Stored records
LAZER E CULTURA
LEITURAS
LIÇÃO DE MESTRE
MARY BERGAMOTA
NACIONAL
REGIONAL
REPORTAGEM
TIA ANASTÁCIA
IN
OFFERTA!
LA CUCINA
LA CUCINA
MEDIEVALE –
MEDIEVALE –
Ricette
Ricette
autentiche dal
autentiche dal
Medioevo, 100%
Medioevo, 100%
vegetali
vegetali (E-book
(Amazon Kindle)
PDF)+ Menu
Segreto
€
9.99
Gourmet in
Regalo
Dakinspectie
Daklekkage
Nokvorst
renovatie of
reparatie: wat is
* * *
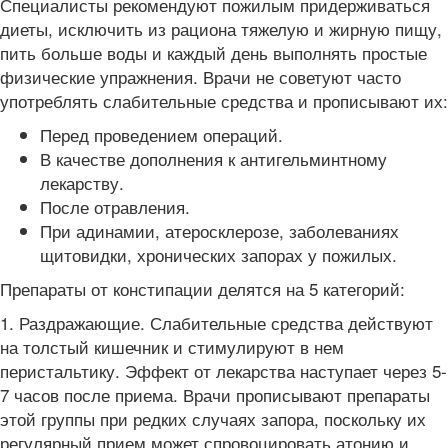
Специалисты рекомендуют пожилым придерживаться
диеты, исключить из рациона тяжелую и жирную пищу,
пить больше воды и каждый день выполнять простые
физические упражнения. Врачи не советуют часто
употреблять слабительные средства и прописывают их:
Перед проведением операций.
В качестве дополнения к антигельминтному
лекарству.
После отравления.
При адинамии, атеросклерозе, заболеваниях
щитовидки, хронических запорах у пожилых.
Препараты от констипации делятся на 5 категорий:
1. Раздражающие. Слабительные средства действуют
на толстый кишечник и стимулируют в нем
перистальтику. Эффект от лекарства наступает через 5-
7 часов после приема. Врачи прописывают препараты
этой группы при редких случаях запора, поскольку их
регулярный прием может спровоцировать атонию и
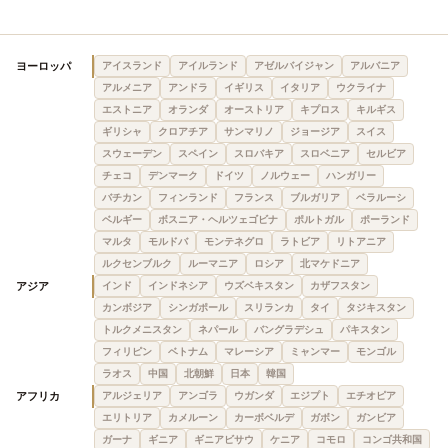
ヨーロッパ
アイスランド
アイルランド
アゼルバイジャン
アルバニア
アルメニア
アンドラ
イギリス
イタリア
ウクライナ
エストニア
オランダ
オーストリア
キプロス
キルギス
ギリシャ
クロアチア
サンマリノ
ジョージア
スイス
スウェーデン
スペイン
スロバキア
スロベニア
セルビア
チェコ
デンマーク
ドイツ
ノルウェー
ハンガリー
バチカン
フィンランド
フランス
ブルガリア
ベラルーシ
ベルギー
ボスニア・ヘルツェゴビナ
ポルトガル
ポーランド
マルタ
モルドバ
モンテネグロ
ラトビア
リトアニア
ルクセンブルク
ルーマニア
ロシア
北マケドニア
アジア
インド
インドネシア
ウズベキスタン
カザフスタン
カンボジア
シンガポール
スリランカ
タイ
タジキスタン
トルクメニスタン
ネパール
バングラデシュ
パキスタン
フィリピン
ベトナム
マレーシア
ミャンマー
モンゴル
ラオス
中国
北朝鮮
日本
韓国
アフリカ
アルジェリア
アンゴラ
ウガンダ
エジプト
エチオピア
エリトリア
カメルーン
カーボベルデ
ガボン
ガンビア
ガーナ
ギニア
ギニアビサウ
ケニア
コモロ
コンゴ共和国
...
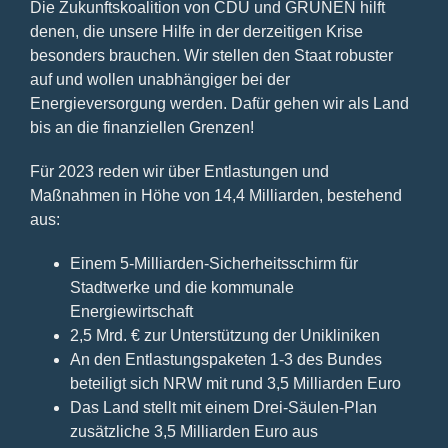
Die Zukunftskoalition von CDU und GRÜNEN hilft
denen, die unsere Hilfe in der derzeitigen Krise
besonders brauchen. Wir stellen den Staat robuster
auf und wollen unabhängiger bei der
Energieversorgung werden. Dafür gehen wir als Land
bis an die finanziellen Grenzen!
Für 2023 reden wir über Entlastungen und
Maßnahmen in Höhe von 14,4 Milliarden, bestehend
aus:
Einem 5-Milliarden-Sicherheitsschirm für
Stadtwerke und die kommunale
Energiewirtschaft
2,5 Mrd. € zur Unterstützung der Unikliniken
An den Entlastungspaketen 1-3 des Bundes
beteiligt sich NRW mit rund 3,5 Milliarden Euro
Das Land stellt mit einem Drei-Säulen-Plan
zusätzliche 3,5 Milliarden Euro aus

Instructions for the task →
Write out exactly the lines that fall from the line with "LAZER E CULTURA" to the line with "reparatie: wat is" in the records above, keeping both ends.

Your response →
LAZER E CULTURA
LEITURAS
LIÇÃO DE MESTRE
MARY BERGAMOTA
NACIONAL
REGIONAL
REPORTAGEM
TIA ANASTÁCIA
IN
OFFERTA!
LA CUCINA
LA CUCINA
MEDIEVALE –
MEDIEVALE –
Ricette
Ricette
autentiche dal
autentiche dal
Medioevo, 100%
Medioevo, 100%
vegetali
vegetali (E-book
(Amazon Kindle)
PDF)+ Menu
Segreto
€
9.99
Gourmet in
Regalo
Dakinspectie
Daklekkage
Nokvorst
renovatie of
reparatie: wat is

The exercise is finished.